O poeta é assim mesmo... Um sonhador! Pelo jeito, ele sabia que podia atracar
em outros portos, fazer uma viajem interplanetária, buscar o impossível, mas
sabia também que podia afundar na sua própria nave, mas teimoso, mesmo assim a
fez, indo até o fim do universo, se é que ele tem fim. Mas o seu semblante
demonstrava tristeza. Nem a lua ou as estrelas não o recepcionara como merecia,
e lá das alturas, ainda conseguia ver uma casa, a sua moradia, mas que, talvez,
nunca tivesse sido um verdadeiro lar. Restou-lhe então deixar as estrelas e se
aconchegou no travesseiro celeste para recolher seus sonhos e agulhas
invisíveis que acordaram seu cérebro para a realidade de um simples aceno.
Para quem
queria tanto sem saber exatamente o que lhe fazia falta. Para quem andava tanto
sem chegar a lugar algum. Para quem o poeta procuraria para curar suas feridas
poéticas, bastava apenas um remédio qualquer, desde que amparado por aquele
lenço branco que simbolizava amor e paz. Para quem ainda vive com seus cortes
abertos que ainda sangra por dentro, aquela cena inusitada está apenas dizendo
que nada o separará de seus laços afetivos.
Chove
neste momento. Que bom! O dia está lindo lá fora! Mas algo me faz falta no aqui
no meu recanto. Talvez o brilho do sol no vão quadriculado da janela, pois a
noite se foi sem se despedir de mim. Talvez o ruído das turbinas do avião que
atrasou o vôo, pois há horas não cumpre sua rota. Talvez não haja no topo do
Morro da Serrinha vencedores nem perdedores, pois mudaram o trajeto de várias
ruas e ninguém reclamou. Talvez exista um rei momo, cansado, desnudo,
desconhecido, depois de uma folia de carnaval e que ainda possa estar
celebrando sua solidão e abandono.
Como devia realmente interpretar aquele aceno que vi na esquina? Será que existe uma
resposta convincente? Será um cronista que não convenceu ou um poeta que não
versejou corretamente seu poema? Ou será uma canção sem ritmo cantada por um
cantor sem voz? Curioso, olhei novamente pela fresta da janela e não o vi
acenando mais.

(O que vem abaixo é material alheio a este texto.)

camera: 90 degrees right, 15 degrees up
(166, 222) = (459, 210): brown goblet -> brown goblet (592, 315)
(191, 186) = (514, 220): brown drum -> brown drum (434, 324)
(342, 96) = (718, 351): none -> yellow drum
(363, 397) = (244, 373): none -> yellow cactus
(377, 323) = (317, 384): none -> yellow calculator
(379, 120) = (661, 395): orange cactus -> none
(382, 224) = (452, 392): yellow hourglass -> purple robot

Será que era final de festa ou começara uma nova etapa de sua
vida? Será que antes acenava apenas para quebrar o silêncio dentro de si mesmo,
para alargarem nossas mentes e nos libertar para outras viagens? Agucei os
olhos, vi pessoas se aglomerarem a poucos metros da esquina, no meio deles um
corpo que jazia estirado no chão e ao lado, uma linda mulher. Escutei barulhos
de sirenes e logo uma ambulância contornou a esquina. Ela o levou, mas deixou
sobre a calçada o lenço e nele, o seu silêncio.